Since its latest edition, the Google Translate application now supports over 100 languages and serves a worldwide community of over 500 million users virtually. But over 6,000 languages are actually spoken, with around 360 languages spoken by a million people or more.
To combat this disparity in translation technology, the USC Information Sciences Institute is working on a universal language translation system. Supported by the Defense Advanced Research Projects Agency, the program involves ISI Director of Natural Language Technologies Kevin Knight and a small team of full-time researchers and doctoral students.
Knight has worked with ISI in natural language processing for 25 years, and the system is one of many projects he’s working on in the field.

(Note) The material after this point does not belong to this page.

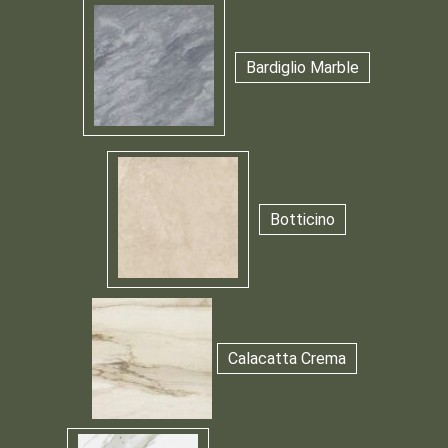
Bardiglio Marble
Botticino
Calacatta Crema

“That’s our goal — a universal language processor that works for any language,” Knight said. “We have a machine translation system [that] learns from examples to translate between languages. But we have a lot of data, for example, of all the human translations from the United Nations between English and French [to] train a system very well.”
However, the potential roadblock for the processor comes from languages less commonly spoken and limited existing data.
“If you don’t have a lot of data, which is the case for most languages, you have to be more creative,” Knight said.
Knight described an African language called Oromo that the team is currently working on. Oromo has a very free spelling convention, which makes it easier for humans to learn but difficult for a machine to connect two different spellings with one word.
“Just like you can spell the word ‘gray’ in English as ‘g-r-a-y’ or ‘g-r-e-y’, in [Oromo], almost any word can be spelled in almost any way,” Knight said. “That’s great for a person — a person doesn’t care — but when a computer reads it, it’s like, ‘Oh that word’s different from that word; I don’t know how to deal with it.’ So, you kind of have to be robust.”
Nima Pourdamghani, a doctoral student studying computer science, is a research assistant at ISI who explained the complications of creating a universal tool. Pourdamghani explained how languages each hold an extensive amount of vocabulary, but the team is developing ways to make the translation easier for them.
“Suppose we want to translate some language, but we have a related language from some nearby country,” Pourdamghani said. “We try to convert resources from that language into this language and get help from them.”
Pourdamghani says the machine can recognize Arabic and Latin as similar languages and can use data from one for the other.
“We were trying to have the machine both extract and clean dictionaries for all languages across the world,” Pourdamghani said.
The system, however, is still not well-equipped to deal with prefixes or suffixes, as well as the plural form of words. For example, the word “cat” and “cats” do not relate because the system is based on training data, Pourdamghani said. And when the machine reaches a word query there is no data for, it can’t continue.
The team plans to work on the system, smoothing out its kinks. According to Knight, a few upcoming additions to the machine include helping it recognize different categories of words like diseases, holidays or personal titles.
The machine, once completed, will help international efforts like disaster relief, Knight said. When aid comes to countries that speak different languages, rescuers need to be able to communicate in various dialects to exchange information.
The translation project is a collaboration with other teams across the nation through DARPA, an agency of the U.S. Department of Defense. While USC focuses on the translation aspect of the project, other universities specialize in identifying the words that are people, places and organizations from any language, Knight said. Every year there is a common evaluation to share each group’s innovations.
“It’s a big project that different teams in the country, even across the world, are collaborating on, and we’re sharing tools and sharing ideas together,” Pourdamghani said. “Hopefully in the next few years, we can have a better translation system for other languages.”